Aidan Ferris

Personal information
- Date of birth: 7 July 1996 (age 29)
- Place of birth: Paisley, Scotland
- Height: 5 ft 7 in (1.70 m)
- Position: Striker

Team information
- Current team: Benburb

Youth career
- 2011–2013: St Mirren

Senior career*
- Years: Team / Apps / (Gls)
- 2013–2015: Greenock Morton / 4 / (0)
- 2014–2015: → BSC Glasgow (loan) / 7 / (5)
- 2015–2017: BSC Glasgow / 45 / (29)
- 2017: East Kilbride / ? / (?)
- 2017–2018: BSC Glasgow / ? / (?)
- 2018–2019: Stirling University / ? / (?)
- 2020–2021: Muirkirk / ? / (?)
- 2021-: Benburb / ? / (?)

= Aidan Ferris =

Scottish footballer (born 1996)

Aidan Ferris (born 7 July 1996) is a Scottish footballer who plays as a striker for Benburb.

He previously played for Greenock Morton and St Mirren in the Scottish Professional Football League, and lower league clubs BSC Glasgow, East Kilbride, Stirling University and Muirkirk.

==Career==
Born in Paisley, Ferris started his career at St Mirren before moving to local rivals Greenock Morton in the summer of 2013 to join their new full-time development squad. Ferris debuted for Ton as a half-time substitute on 21 December 2013 versus Falkirk.

In October 2014, Ferris joined BSC Glasgow in a loan deal
 and scored on his debut versus Dalbeattie Star.

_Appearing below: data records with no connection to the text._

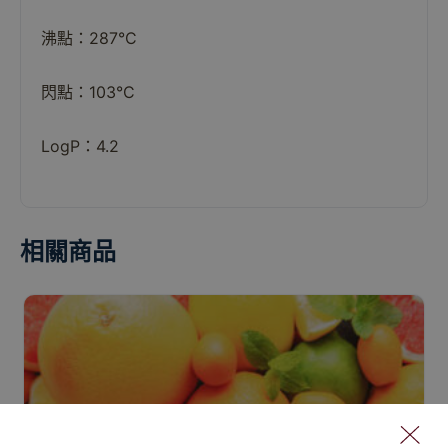
沸點：287°C
閃點：103°C
LogP：4.2
相關商品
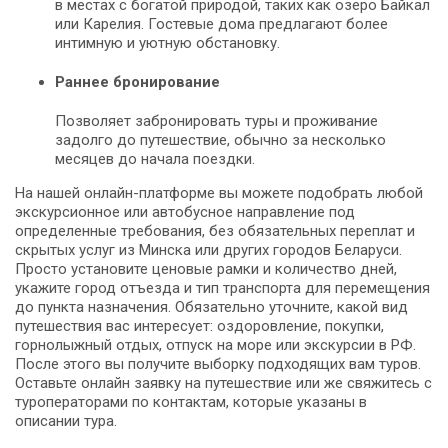
в местах с богатой природой, таких как озеро Байкал
или Карелия. Гостевые дома предлагают более
интимную и уютную обстановку.
Раннее бронирование
Позволяет забронировать туры и проживание
задолго до путешествие, обычно за несколько
месяцев до начала поездки.
На нашей онлайн-платформе вы можете подобрать любой
экскурсионное или автобусное направление под
определенные требования, без обязательных переплат и
скрытых услуг из Минска или других городов Беларуси.
Просто установите ценовые рамки и количество дней,
укажите город отъезда и тип транспорта для перемещения
до пункта назначения. Обязательно уточните, какой вид
путешествия вас интересует: оздоровление, покупки,
горнолыжный отдых, отпуск на море или экскурсии в РФ.
После этого вы получите выборку подходящих вам туров.
Оставьте онлайн заявку на путешествие или же свяжитесь с
туроператорами по контактам, которые указаны в
описании тура.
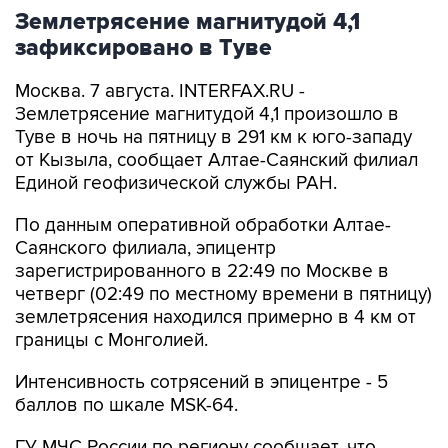
Землетрясение магнитудой 4,1
зафиксировано в Туве
Москва. 7 августа. INTERFAX.RU -
Землетрясение магнитудой 4,1 произошло в
Туве в ночь на пятницу в 291 км к юго-западу
от Кызыла, сообщает Алтае-Саянский филиал
Единой геофизической службы РАН.
По данным оперативной обработки Алтае-
Саянского филиала, эпицентр
зарегистрированного в 22:49 по Москве в
четверг (02:49 по местному времени в пятницу)
землетрясения находился примерно в 4 км от
границы с Монголией.
Интенсивность сотрясений в эпицентре - 5
баллов по шкале MSK-64.
ГУ МЧС России по региону сообщает, что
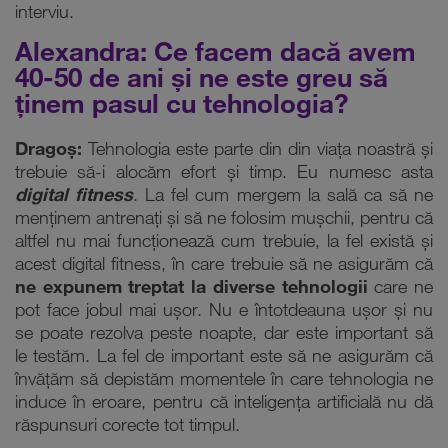
interviu.
Alexandra: Ce facem dacă avem
40-50 de ani și ne este greu să
ținem pasul cu tehnologia?
Dragoș:
Tehnologia este parte din din viața noastră și
trebuie să-i alocăm efort și timp. Eu numesc asta
digital fitness
. La fel cum mergem la sală ca să ne
menținem antrenați și să ne folosim mușchii, pentru că
altfel nu mai funcționează cum trebuie, la fel există și
acest digital fitness, în care trebuie să ne asigurăm că
ne expunem treptat la diverse tehnologii
care ne
pot face jobul mai ușor. Nu e întotdeauna ușor și nu
se poate rezolva peste noapte, dar este important să
le testăm. La fel de important este să ne asigurăm că
învățăm să depistăm momentele în care tehnologia ne
induce în eroare, pentru că inteligența artificială nu dă
răspunsuri corecte tot timpul.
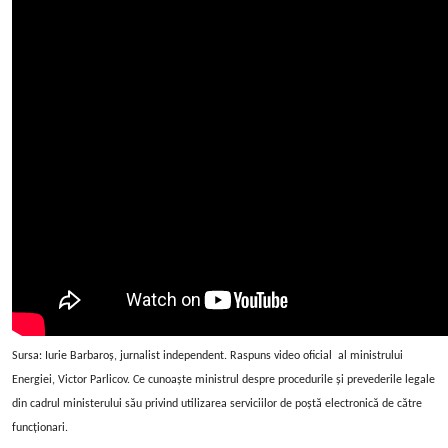
Sursa: Iurie Barbaroș, jurnalist independent. Raspuns video oficial al ministrului
Energiei, Victor Parlicov. Ce cunoaște ministrul despre procedurile și prevederile legale
din cadrul ministerului său privind utilizarea serviciilor de poștă electronică de către
funcționari.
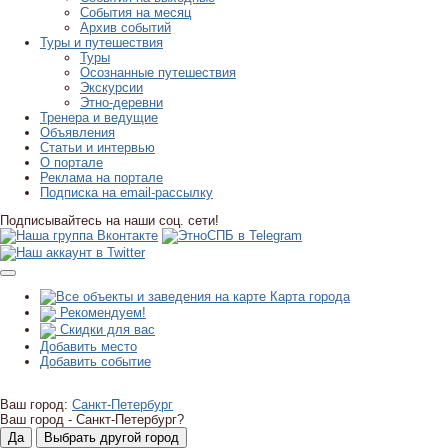
События на месяц
Архив событий
Туры и путешествия
Туры
Осознанные путешествия
Экскурсии
Этно-деревни
Тренера и ведущие
Объявления
Статьи и интервью
О портале
Реклама на портале
Подписка на email-рассылку
Подписывайтесь на наши соц. сети!
Карта города
Рекомендуем!
Скидки для вас
Добавить место
Добавить событие
Ваш город:
Санкт-Петербург
Ваш город -
Санкт-Петербург?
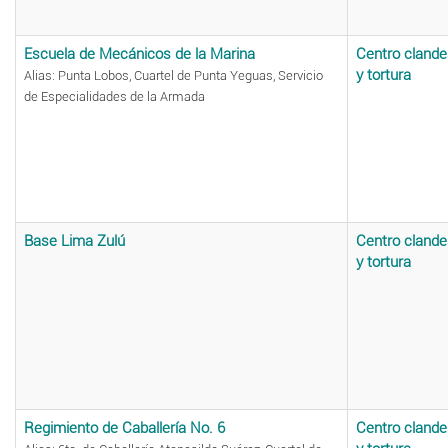
Escuela de Mecánicos de la Marina
Centro clande
y tortura
Alias: Punta Lobos, Cuartel de Punta Yeguas, Servicio
de Especialidades de la Armada
Base Lima Zulú
Centro clande
y tortura
Regimiento de Caballería No. 6
Centro clande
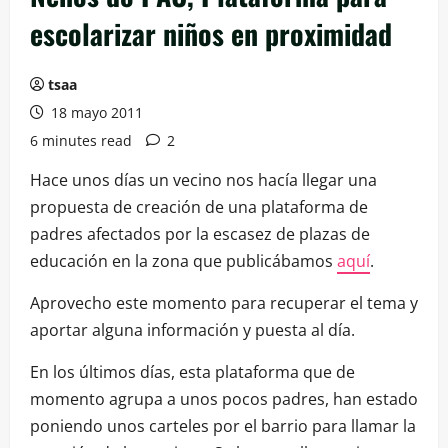
escolarizar niños en proximidad
tsaa
18 mayo 2011
6 minutes read
2
Hace unos días un vecino nos hacía llegar una
propuesta de creación de una plataforma de
padres afectados por la escasez de plazas de
educación en la zona que publicábamos
aquí
.
Aprovecho este momento para recuperar el tema y
aportar alguna información y puesta al día.
En los últimos días, esta plataforma que de
momento agrupa a unos pocos padres, han estado
poniendo unos carteles por el barrio para llamar la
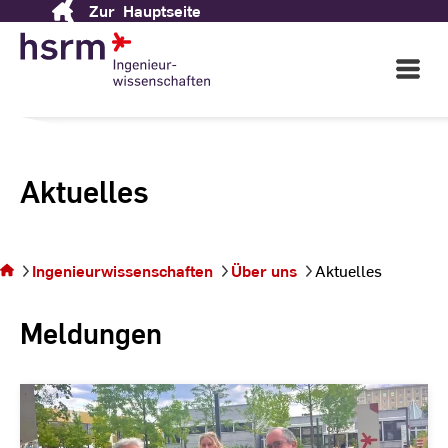
Zur
Hauptseite
Skip
to
Content
Open
Main
Navigati
Aktuelles
Sie
befinden
sich auf
Ingenieurwissenschaften
Über uns
Aktuelles
der Seite
Aktuelles
Meldungen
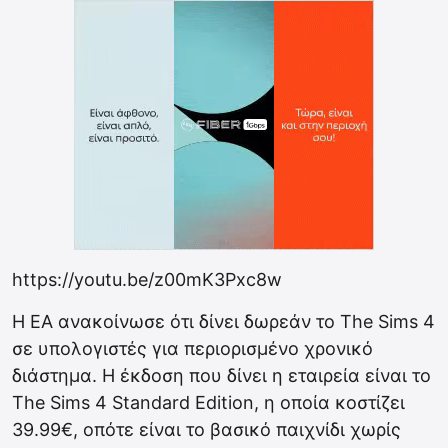
https://youtu.be/z00mK3Pxc8w
Η EA ανακοίνωσε ότι δίνει δωρεάν το The Sims 4
σε υπολογιστές για περιορισμένο χρονικό
διάστημα. Η έκδοση που δίνει η εταιρεία είναι το
The Sims 4 Standard Edition, η οποία κοστίζει
39.99€, οπότε είναι το βασικό παιχνίδι χωρίς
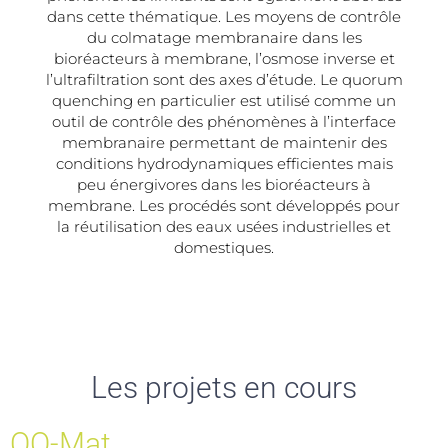
dans cette thématique. Les moyens de contrôle
du colmatage membranaire dans les
bioréacteurs à membrane, l’osmose inverse et
l’ultrafiltration sont des axes d’étude. Le quorum
quenching en particulier est utilisé comme un
outil de contrôle des phénomènes à l’interface
membranaire permettant de maintenir des
conditions hydrodynamiques efficientes mais
peu énergivores dans les bioréacteurs à
membrane. Les procédés sont développés pour
la réutilisation des eaux usées industrielles et
domestiques.
Les projets en cours
QQ-Mat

After returning from his loan spell, Ferris was given a contract extension with Ton until the end of the 2014–15 season. Ferris was then released from his contract with Ton at the end of that season.

Ferris then signed a two-year deal with BSC Glasgow in June 2015.

After his contract with BSC ended, Ferris signed for East Kilbride in June 2017. In September 2017 Ferris was released by East Kilbride after only 3 months with the club.

He then signed for Benburb where he was a regular in midfield before moving to Stirling University in July 2018.